## Directions for this task
After finding the line that holds "Figure 12. Effect" below, set down that line and the rest through the final one exactly, leaving the pictures out.

## Dataset section
Start of Block

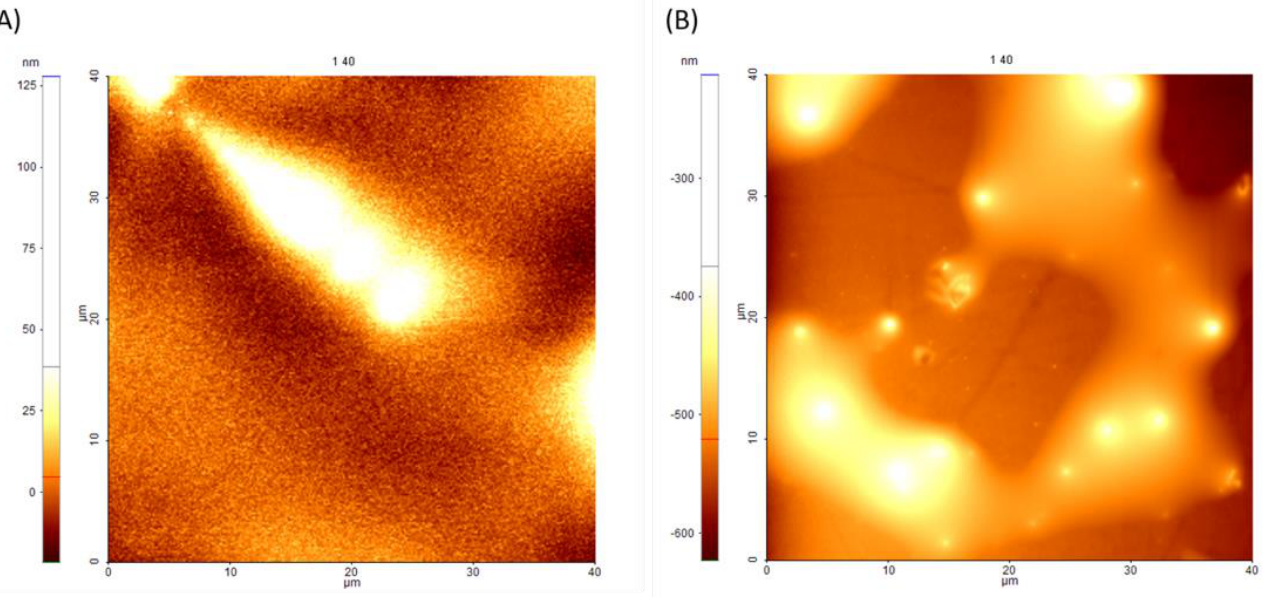
Figure 2. Atomic force microscopy images of pMPC dropcasted onto ( A ) Si with smooth, homogenous and random linear microfeatures surfaces; and ( B ) onto Si PDMS surface, characterised by the accumulation of pMPC microislands onto the surface. Scan area: 40 × 40 µm 2.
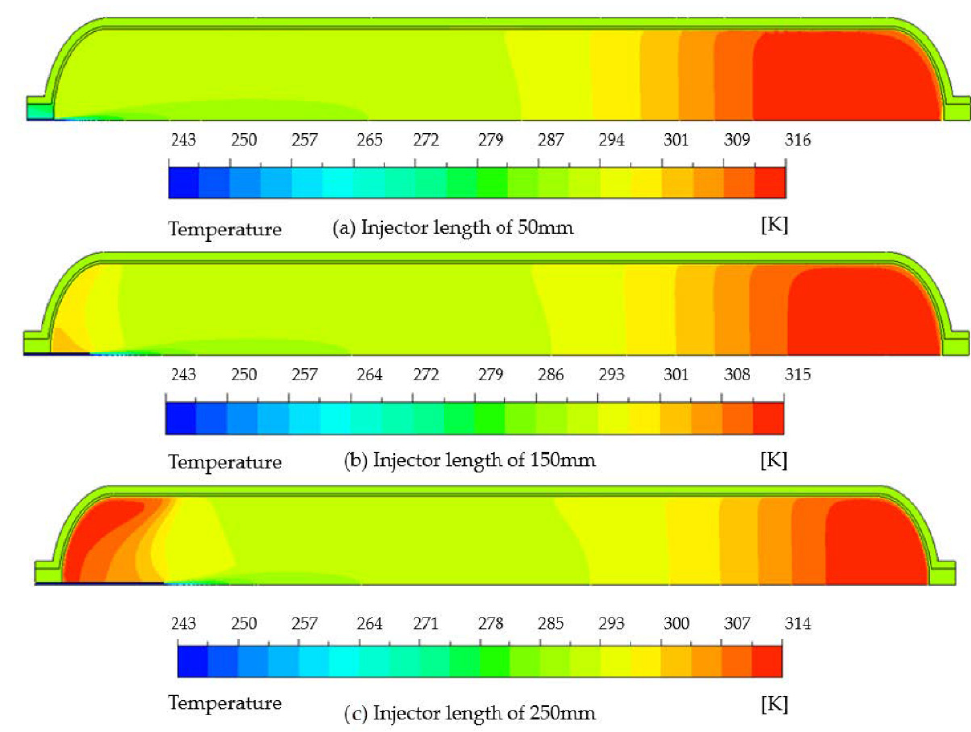
Figure 12. Effect of injector length on the temperature distribution of hydrogen tank.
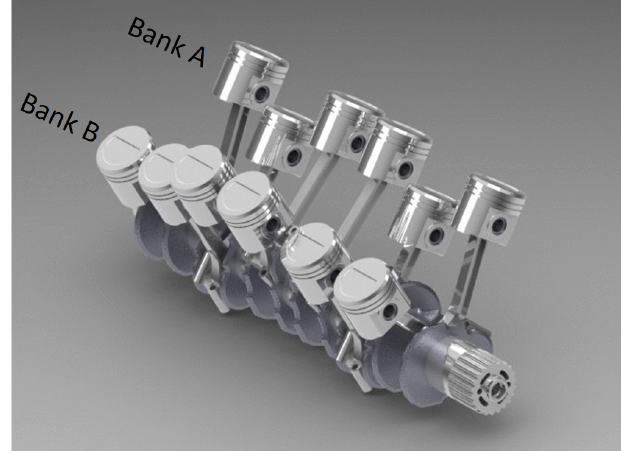
Figure 2. V12 engine: 12 cylinders are arranged in two banks of six cylinders set at an angle to one another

End of Block

## Written solution
Figure 12. Effect of injector length on the temperature distribution of hydrogen tank.
Figure 2. V12 engine: 12 cylinders are arranged in two banks of six cylinders set at an angle to one another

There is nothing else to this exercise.